## [The task]
Whatever runs from the line with "10 Ноябрь 2022" to the end of the records below must be copied exactly, with nothing else included.

[Data records]
=== Begin Enclosure ===
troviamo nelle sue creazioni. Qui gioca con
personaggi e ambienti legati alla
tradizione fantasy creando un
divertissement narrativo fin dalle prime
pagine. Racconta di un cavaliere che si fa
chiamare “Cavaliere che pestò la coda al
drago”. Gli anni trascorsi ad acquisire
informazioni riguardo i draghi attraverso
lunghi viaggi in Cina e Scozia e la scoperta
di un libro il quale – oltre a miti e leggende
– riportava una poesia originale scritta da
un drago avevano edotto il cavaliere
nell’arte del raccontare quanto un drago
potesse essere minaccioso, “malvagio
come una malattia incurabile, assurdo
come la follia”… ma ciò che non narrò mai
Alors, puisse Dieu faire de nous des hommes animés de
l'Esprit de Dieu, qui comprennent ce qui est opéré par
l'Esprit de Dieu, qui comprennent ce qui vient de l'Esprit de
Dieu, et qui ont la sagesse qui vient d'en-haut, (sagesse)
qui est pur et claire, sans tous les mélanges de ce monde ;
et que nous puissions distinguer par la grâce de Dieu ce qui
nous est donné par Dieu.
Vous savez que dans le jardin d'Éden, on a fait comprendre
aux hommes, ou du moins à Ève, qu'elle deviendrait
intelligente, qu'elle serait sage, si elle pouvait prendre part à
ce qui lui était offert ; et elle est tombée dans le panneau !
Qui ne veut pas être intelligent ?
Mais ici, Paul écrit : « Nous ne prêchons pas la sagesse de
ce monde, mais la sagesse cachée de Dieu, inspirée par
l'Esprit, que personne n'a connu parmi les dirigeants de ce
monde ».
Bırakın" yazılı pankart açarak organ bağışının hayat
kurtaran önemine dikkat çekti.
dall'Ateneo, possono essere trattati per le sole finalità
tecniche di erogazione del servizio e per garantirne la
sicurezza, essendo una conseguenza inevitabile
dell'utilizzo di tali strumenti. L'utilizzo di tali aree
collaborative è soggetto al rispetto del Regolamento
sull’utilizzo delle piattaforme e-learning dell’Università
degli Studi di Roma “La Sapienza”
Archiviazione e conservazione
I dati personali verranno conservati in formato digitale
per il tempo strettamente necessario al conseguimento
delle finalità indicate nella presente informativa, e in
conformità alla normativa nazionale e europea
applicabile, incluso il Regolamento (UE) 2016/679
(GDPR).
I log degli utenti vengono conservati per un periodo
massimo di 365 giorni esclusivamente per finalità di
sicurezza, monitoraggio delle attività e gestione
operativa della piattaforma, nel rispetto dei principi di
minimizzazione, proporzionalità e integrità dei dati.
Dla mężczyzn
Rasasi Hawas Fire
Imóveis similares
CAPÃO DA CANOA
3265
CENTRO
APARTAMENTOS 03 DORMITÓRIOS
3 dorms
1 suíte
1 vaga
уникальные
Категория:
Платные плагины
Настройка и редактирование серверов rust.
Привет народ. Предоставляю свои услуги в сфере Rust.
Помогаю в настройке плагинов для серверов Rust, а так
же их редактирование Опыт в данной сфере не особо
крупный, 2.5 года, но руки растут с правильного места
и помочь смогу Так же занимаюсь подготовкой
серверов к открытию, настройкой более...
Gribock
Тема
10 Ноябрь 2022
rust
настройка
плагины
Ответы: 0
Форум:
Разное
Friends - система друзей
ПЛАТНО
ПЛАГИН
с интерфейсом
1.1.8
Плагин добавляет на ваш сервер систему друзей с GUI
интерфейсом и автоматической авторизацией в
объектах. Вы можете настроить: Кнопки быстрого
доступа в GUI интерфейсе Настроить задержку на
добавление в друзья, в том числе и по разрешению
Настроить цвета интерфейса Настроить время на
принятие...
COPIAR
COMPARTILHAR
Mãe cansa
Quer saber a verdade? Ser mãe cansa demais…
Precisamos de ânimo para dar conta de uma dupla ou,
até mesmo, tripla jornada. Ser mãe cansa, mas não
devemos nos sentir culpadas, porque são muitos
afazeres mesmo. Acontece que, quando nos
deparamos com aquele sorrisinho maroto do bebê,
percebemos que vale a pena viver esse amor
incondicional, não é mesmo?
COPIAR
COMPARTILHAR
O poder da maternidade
=== End Enclosure ===
## [Result]
10 Ноябрь 2022
rust
настройка
плагины
Ответы: 0
Форум:
Разное
Friends - система друзей
ПЛАТНО
ПЛАГИН
с интерфейсом
1.1.8
Плагин добавляет на ваш сервер систему друзей с GUI
интерфейсом и автоматической авторизацией в
объектах. Вы можете настроить: Кнопки быстрого
доступа в GUI интерфейсе Настроить задержку на
добавление в друзья, в том числе и по разрешению
Настроить цвета интерфейса Настроить время на
принятие...
COPIAR
COMPARTILHAR
Mãe cansa
Quer saber a verdade? Ser mãe cansa demais…
Precisamos de ânimo para dar conta de uma dupla ou,
até mesmo, tripla jornada. Ser mãe cansa, mas não
devemos nos sentir culpadas, porque são muitos
afazeres mesmo. Acontece que, quando nos
deparamos com aquele sorrisinho maroto do bebê,
percebemos que vale a pena viver esse amor
incondicional, não é mesmo?
COPIAR
COMPARTILHAR
O poder da maternidade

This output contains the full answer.